▶ **TEXT PROVIDED**:
•••••

Asia Times ^ | May 9 o3 | Jim Lobe

Posted on 05/09/2003 4:56:54 PM PDT by woofie

WASHINGTON - Is United States foreign policy being run by followers of an obscure German Jewish political philosopher whose views were elitist, amoral and hostile to democratic government? Suddenly, political Washington is abuzz about Leo Strauss, who arrived in the US in 1938 and taught at several major universities before his death in 1973.

Following recent articles in the US press, and as reported in Asia Times Online This war is brought to you by ... in March, the cognoscenti are becoming aware that key neoconservative strategists behind the Bush administration's aggressive foreign and military policy consider themselves to be followers of Strauss, although the philosopher - an expert on Plato and Aristotle - rarely addressed current events in his writings.

The most prominent is Deputy Defense Secretary Paul Wolfowitz, now widely known as "Wolfowitz of Arabia" for his obsession with ousting Iraq's Saddam Hussein as the first step in transforming the entire Arab Middle East. Wolfowitz is also seen as the chief architect of Washington's post-September 11 global strategy, including its controversial preemption policy.

•••••

▶ **DATASET EXCERPT**:
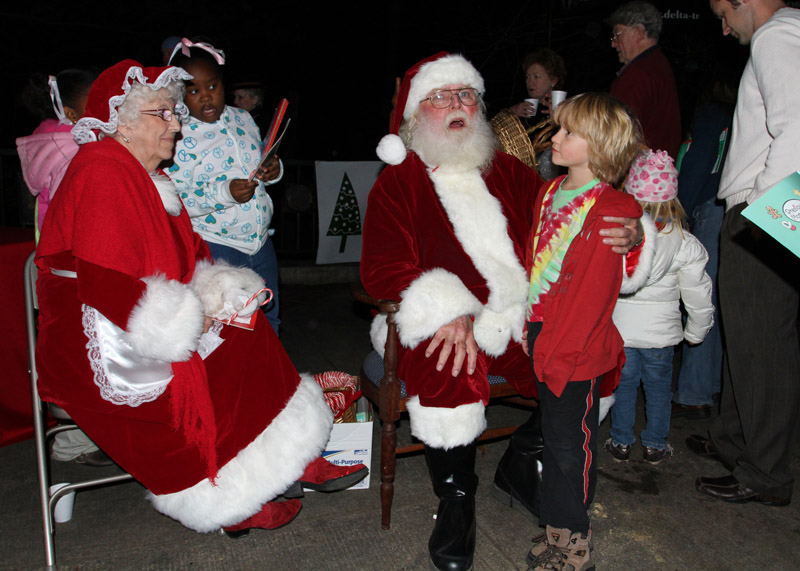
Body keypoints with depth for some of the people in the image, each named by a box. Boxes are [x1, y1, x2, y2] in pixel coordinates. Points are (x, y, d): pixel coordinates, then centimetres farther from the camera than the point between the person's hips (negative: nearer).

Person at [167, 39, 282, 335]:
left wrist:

•••••

▶ **EXERCISE AIM**:
Write out the passage of the Leo Strauss article from "Posted on 05/09/2003" up to and including "death in 1973.".

▶ **OUTPUT BELOW**:
Posted on 05/09/2003 4:56:54 PM PDT by woofie

WASHINGTON - Is United States foreign policy being run by followers of an obscure German Jewish political philosopher whose views were elitist, amoral and hostile to democratic government? Suddenly, political Washington is abuzz about Leo Strauss, who arrived in the US in 1938 and taught at several major universities before his death in 1973.